In the season finale, Goreski and his significant other Gary Janetti gather their families together for a chicken dinner. It's not high drama or even all that exciting, but it serves to underscore the connection these two have to one another. It's one that will likely be tested when Gary leaves for London for two-and-a-half months, but, as Brad says, it's now his turn to be "a really, really solid wife."
I'd like to think Brad will fill the void left by his partner's absence with more than just work, though he's surrounded himself with some friendly (and TV-ready) folk in any case. His styling assistant Thomas seems to share his sense of humor. As they pull dresses for Stacy Keibler, one gown is dismissed as "John Travolta in 'Hairspray.'" Another is too Lindsay Lohan as Elizabeth Taylor in "Cleopatra." These two stylists would probably never get a stand-up slot on a late night show, but their sense of humor is a good counterpoint to the sometimes dry process of picking out a dress.

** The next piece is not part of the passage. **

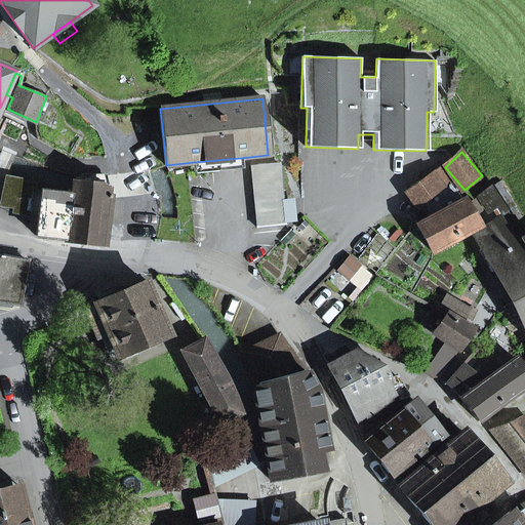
[(195,173),(241,168),(240,158),(194,162),(195,173)]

A lot of the so-called drama supposedly on deck for the season finale never really materializes. A dearth of product due to Hurricane Sandy becomes a non-issue (I suspect that dressing a leggy knockout like Stacy Keibler means, in a pinch, Goreski could have picked up something from Target and made it work). Fears over what the families will think of Brad and Gary's new house are dead on arrival. It's not nailbiting in any way, but that's alright. What makes "It's A Brad, Brad World" work is that it can wrap up a season which has had its share of excitement with a sweet little episode that reminds us of what we draws us in: Brad Goreski and the people who surround him.

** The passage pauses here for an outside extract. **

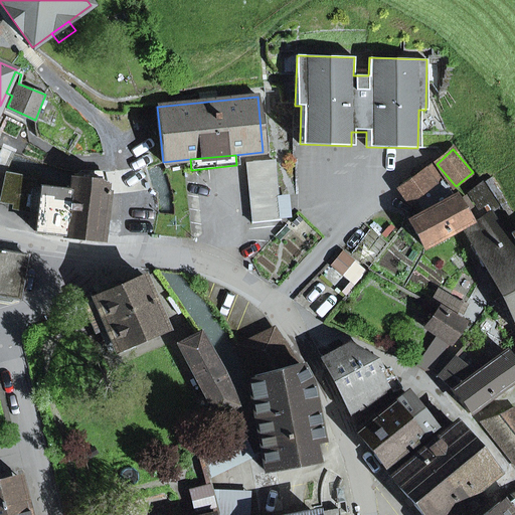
[(246,164),(252,223),(280,221),(274,161),(246,164)]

When Goreski does a hands-in with his team, it's perhaps a scripted moment but one that reads true. Goreski doesn't seem to have much of a filter, and isn't shy about crying or jumping up and down or simply acting like a bit of a doofus when he's in the moment. As important as it is for him and his clients to look right, he doesn't seem to be as protective of his image beneath the surface. By sometimes letting down his guard, he invites us into his "Brad, Brad world" in a way that even anti-fashionistas should be able to grasp. Because, as important as the clothes might be, he seems to understand that they really aren't everything after all.
Did you watch the season finale? Do you think it's Brad Goreski's world?